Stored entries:

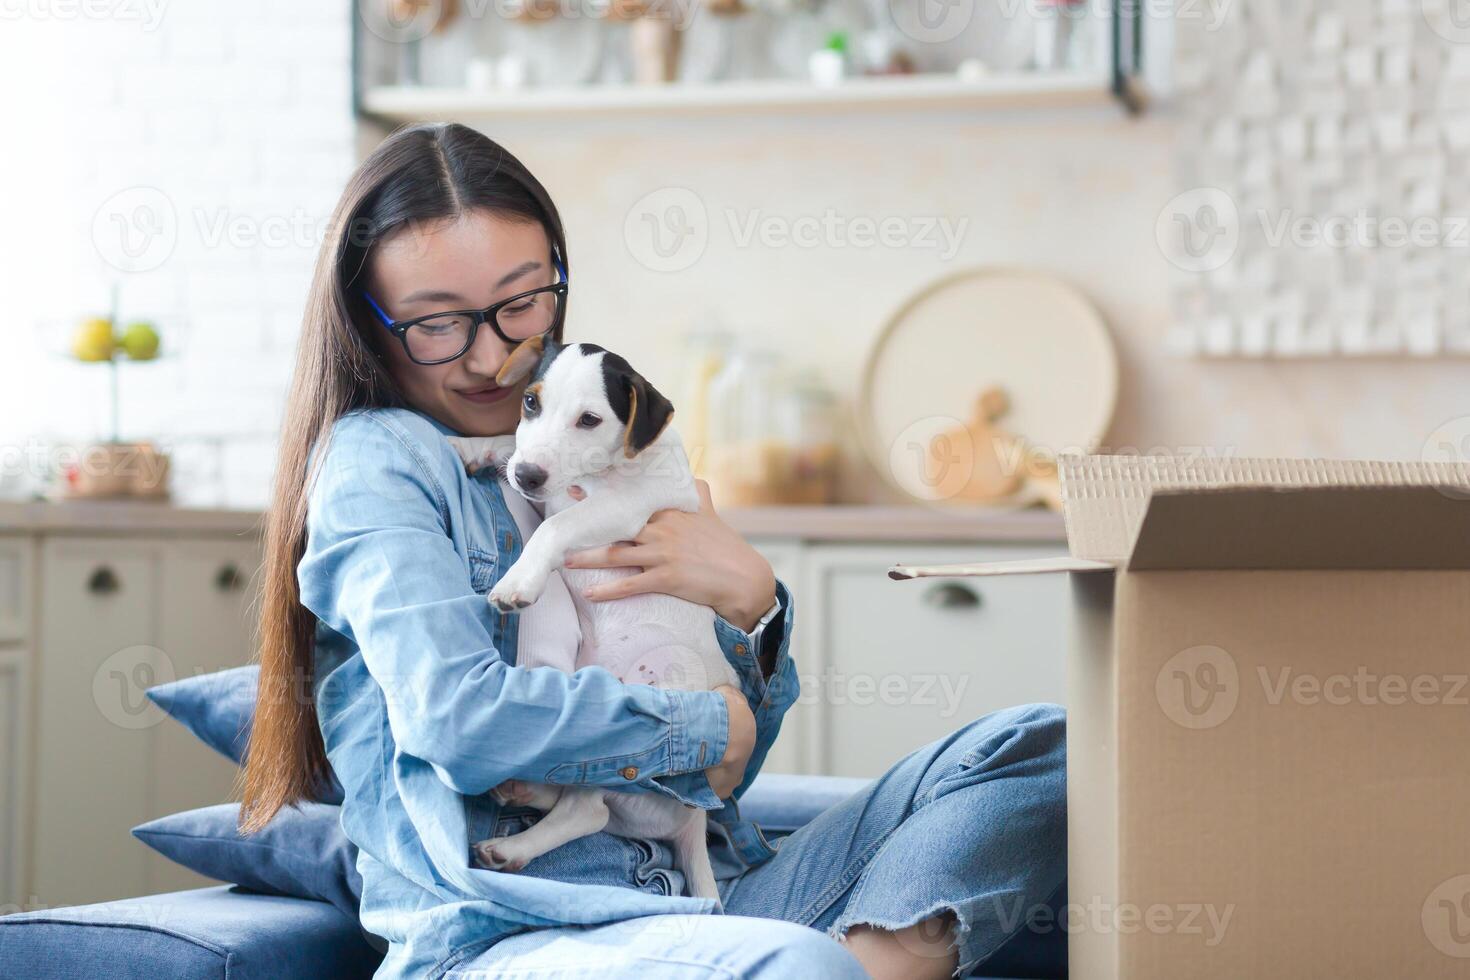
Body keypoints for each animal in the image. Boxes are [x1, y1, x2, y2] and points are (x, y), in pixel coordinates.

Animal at [443, 337, 746, 910]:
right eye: (530, 402)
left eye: (589, 419)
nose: (528, 478)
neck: (601, 471)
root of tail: (694, 820)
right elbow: (511, 442)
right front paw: (473, 446)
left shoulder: (622, 511)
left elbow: (556, 525)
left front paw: (519, 581)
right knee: (583, 794)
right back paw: (523, 791)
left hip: (636, 701)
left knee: (589, 809)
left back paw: (512, 848)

■ YOUR OBJECTIVE:
Leave the pictures out and write out every entry exactly as given.

■ EXERCISE ANSWER:
Body keypoints for each animal in the image. Boxes are [x1, y1, x2, y2] and points are (x, y), in pixel coordinates.

Animal at [443, 337, 746, 910]:
right eye: (530, 402)
left eye: (589, 419)
nose: (528, 478)
neck: (601, 471)
root of tail: (694, 820)
right elbow: (511, 442)
right front paw: (473, 446)
left shoulder: (622, 511)
left elbow: (556, 525)
left front paw: (519, 581)
right knee: (583, 794)
right back paw: (523, 791)
left hip: (636, 701)
left knee: (589, 809)
left back paw: (512, 848)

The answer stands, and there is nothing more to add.